The topic this week for Romance Writers Weekly is, “What do you find most difficult about writing what you write? It could have to do with certain scenes, plotting, dialogue, whatever trips you up.”
At the moment, my answer is “All of it.”
Let me clarify that I just finished the read-through of my first draft of To Lure a Lord, which I’m planning to publish at the end of the summer. During this process, I realized my hero and his best friend have confusingly similar names, I have the same scene in at least two places, and there are several places where I need to write connecting tissue between scenese (the joys of writing out of order).
The real fun was finding the holes. In at least one case, I’m not talking a plot hole. Oh, no. This is a plot sinkhole ready to eat SUVs in a single gulp.
So, what do you do when you look at your lovingly crafted draft and realize it’s a hot mess?
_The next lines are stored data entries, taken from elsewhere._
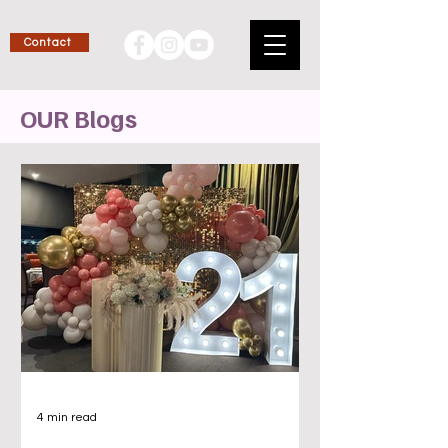
Contact
OUR Blogs
4 min read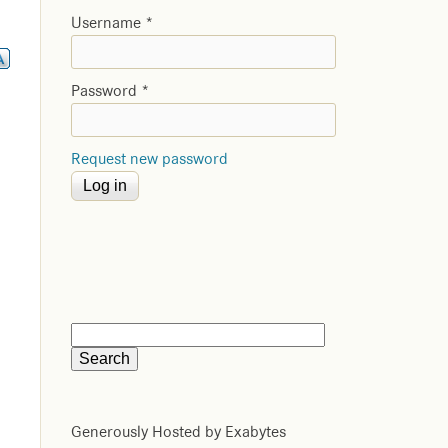
Username
*
Password
*
Request new password
Generously Hosted by Exabytes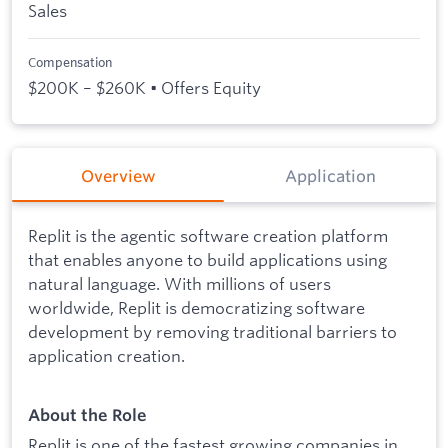
Sales
Compensation
$200K – $260K • Offers Equity
Overview
Application
Replit is the agentic software creation platform
that enables anyone to build applications using
natural language. With millions of users
worldwide, Replit is democratizing software
development by removing traditional barriers to
application creation.
About the Role
Replit is one of the fastest growing companies in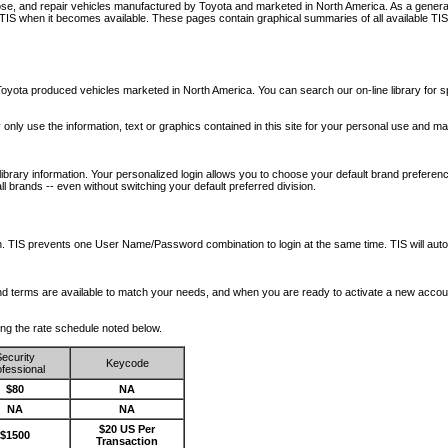
nose, and repair vehicles manufactured by Toyota and marketed in North America. As a genera
o TIS when it becomes available.
These pages contain graphical summaries of all available TIS
oyota produced vehicles marketed in North America. You can search our on-line library for sp
ay only use the information, text or graphics contained in this site for your personal use and ma
library information. Your personalized login allows you to choose your default brand preferenc
l brands -- even without switching your default preferred division.
ription. TIS prevents one User Name/Password combination to login at the same time. TIS wil
 and terms are available to match your needs, and when you are ready to activate a new accou
wing the rate schedule noted below.
ecurity
Keycode
fessional
$80
NA
NA
NA
$20 US Per
$1500
Transaction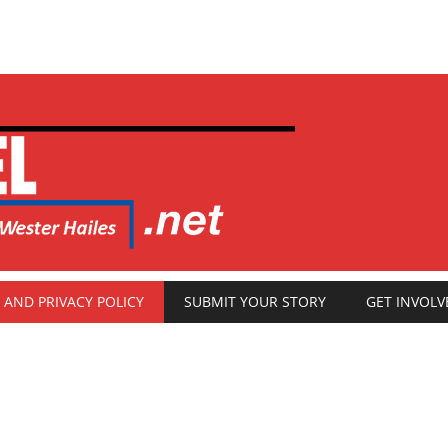
 AND PRIVACY POLICY
SUBMIT YOUR STORY
GET INVOLV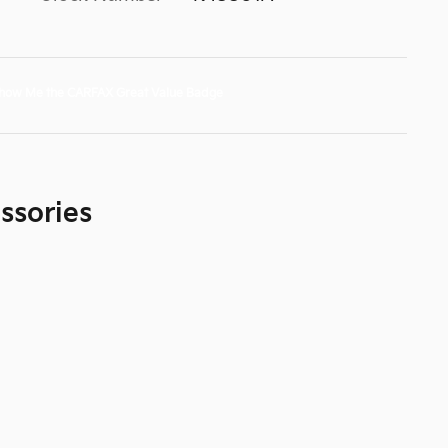
ssories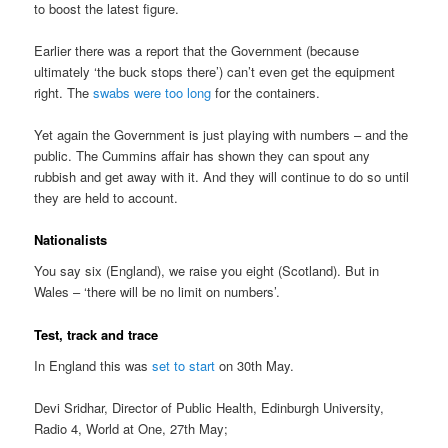
to boost the latest figure.
Earlier there was a report that the Government (because
ultimately ‘the buck stops there’) can’t even get the equipment
right. The
swabs were too long
for the containers.
Yet again the Government is just playing with numbers – and the
public. The Cummins affair has shown they can spout any
rubbish and get away with it. And they will continue to do so until
they are held to account.
Nationalists
You say six (England), we raise you eight (Scotland). But in
Wales – ‘there will be no limit on numbers’.
Test, track and trace
In England this was
set to start
on 30th May.
Devi Sridhar, Director of Public Health, Edinburgh University,
Radio 4, World at One, 27th May;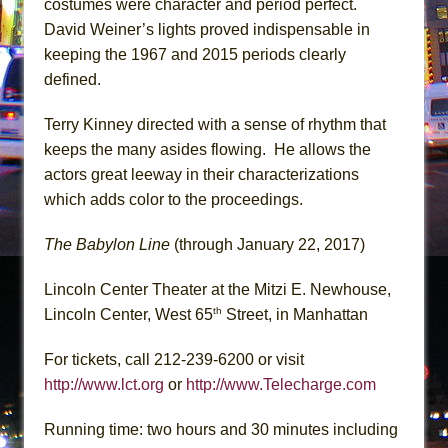
costumes were character and period perfect.
David Weiner’s lights proved indispensable in
keeping the 1967 and 2015 periods clearly
defined.
Terry Kinney directed with a sense of rhythm that
keeps the many asides flowing. He allows the
actors great leeway in their characterizations
which adds color to the proceedings.
The Babylon Line
(through January 22, 2017)
Lincoln Center Theater at the Mitzi E. Newhouse,
th
Lincoln Center, West 65
Street, in Manhattan
For tickets, call 212-239-6200 or visit
http://www.lct.org
or
http://www.Telecharge.com
Running time: two hours and 30 minutes including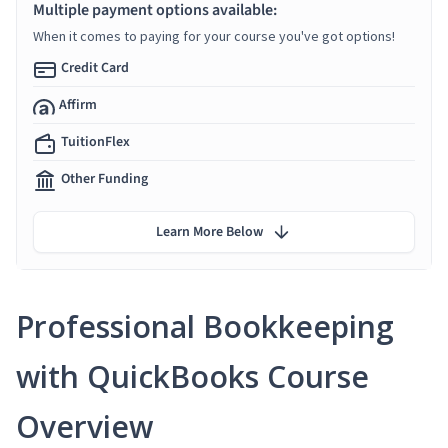
Multiple payment options available:
When it comes to paying for your course you've got options!
Credit Card
Affirm
TuitionFlex
Other Funding
Learn More Below
Professional Bookkeeping
with QuickBooks Course
Overview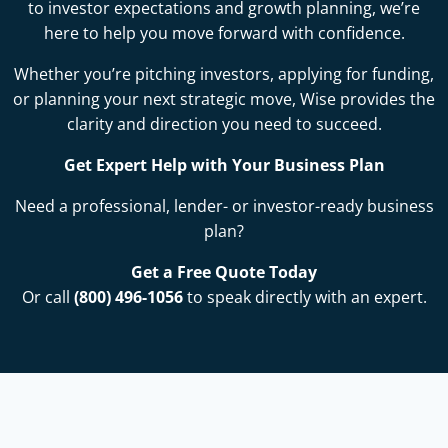
to investor expectations and growth planning, we’re
here to help you move forward with confidence.
Whether you’re pitching investors, applying for funding,
or planning your next strategic move, Wise provides the
clarity and direction you need to succeed.
Get Expert Help with Your Business Plan
Need a professional, lender- or investor-ready business
plan?
Get a Free Quote Today
Or call
(800) 496-1056
to speak directly with an expert.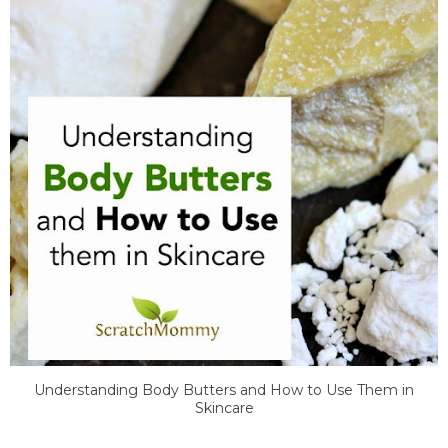
Understanding Body Butters and How to Use Them in
Skincare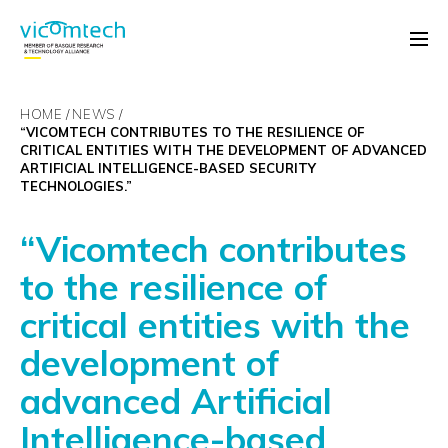
HOME
NEWS
“VICOMTECH CONTRIBUTES TO THE RESILIENCE OF
CRITICAL ENTITIES WITH THE DEVELOPMENT OF ADVANCED
ARTIFICIAL INTELLIGENCE-BASED SECURITY
TECHNOLOGIES.”
“Vicomtech contributes
to the resilience of
critical entities with the
development of
advanced Artificial
Intelligence-based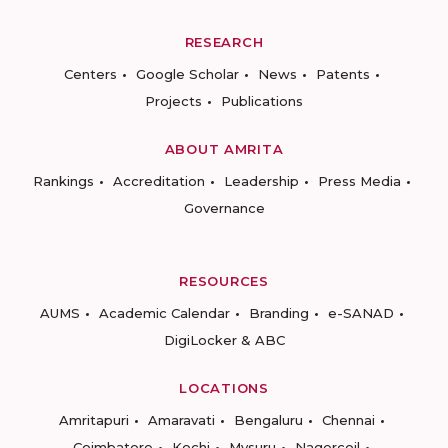
RESEARCH
Centers
Google Scholar
News
Patents
Projects
Publications
ABOUT AMRITA
Rankings
Accreditation
Leadership
Press Media
Governance
RESOURCES
AUMS
Academic Calendar
Branding
e-SANAD
DigiLocker & ABC
LOCATIONS
Amritapuri
Amaravati
Bengaluru
Chennai
Coimbatore
Kochi
Mysuru
Nagercoil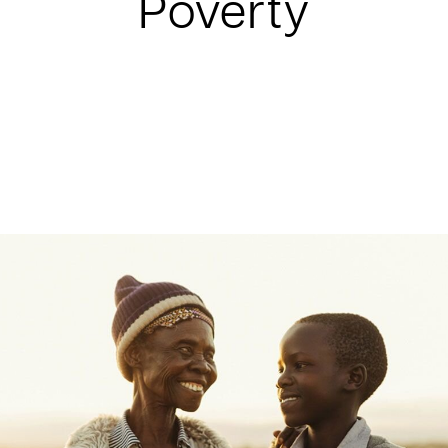
Poverty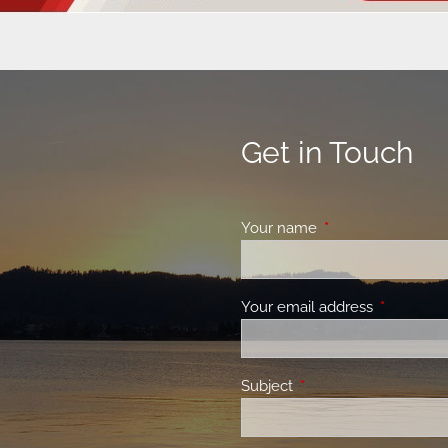
Get in Touch
Your name
This field is requir
Your email address
This field 
Subject
This field is required.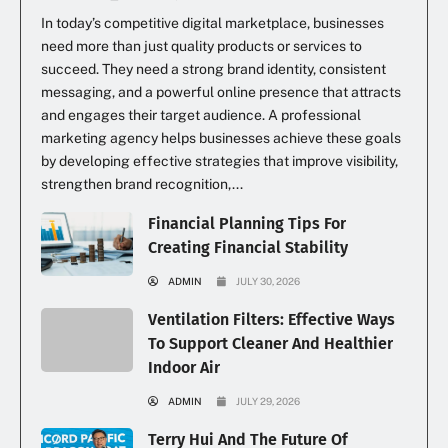
In today’s competitive digital marketplace, businesses
need more than just quality products or services to
succeed. They need a strong brand identity, consistent
messaging, and a powerful online presence that attracts
and engages their target audience. A professional
marketing agency helps businesses achieve these goals
by developing effective strategies that improve visibility,
strengthen brand recognition,...
Financial Planning Tips For
Creating Financial Stability
ADMIN
JULY 30, 2026
Ventilation Filters: Effective Ways
To Support Cleaner And Healthier
Indoor Air
ADMIN
JULY 29, 2026
Terry Hui And The Future Of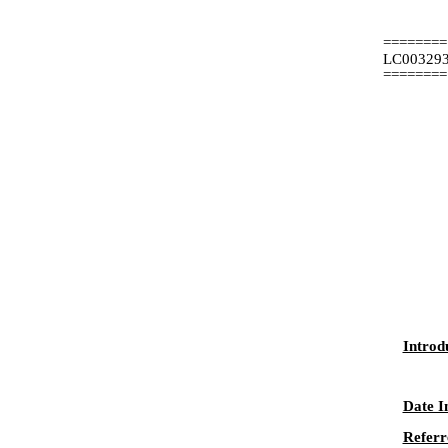
========
LC00329
========
Introd
Date I
Referr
First, resist the urge to dive in immediately and change All The Things. That will result in an even bigger hot mess. I make notes on notecards, which are put in the revision notebook at the appropriate spot. (I use a disc bound system to make this easier.) No matter what wild idea I have I think will fix things, I write it down. I then put the book down and do other things, such as playing in one of the Photoshop tutorials I have to hand. And I let the mind work. Thoughts may pop up from time to time, as they do when one is compositing a dragon into a background. Those also go onto notecards, inserted at the approrpiate place.
Today, I’m picking the book up again, flipping through and seeing if any of the connecting tissue has coalesced enough for me to draft. Then, I turn to the major scenes, find my notes, and start on The Plan. This is where I do what bears a passing resemblance to an outline, because I’m formalizing scene purpose and what things need to be fixed. Get my structure down, then do another pass for tone, word choice, etc. Oh, and fix the confusingly similar name problem. Lord Blair MacDonald gets to keep his name because we met him in The Accidental Viscountess. Which means Benedict, the Earl of Chalton, has to find a new name in addition to convince Blair he’s a fool for not admitting he loves Augusta Eastleigh.
So I suppose my answer is revisions, and it’s a different beast every time, depending on what holes appear. I’ll spend the next month or so crunching on those, then it’s off to my copy editor before publication.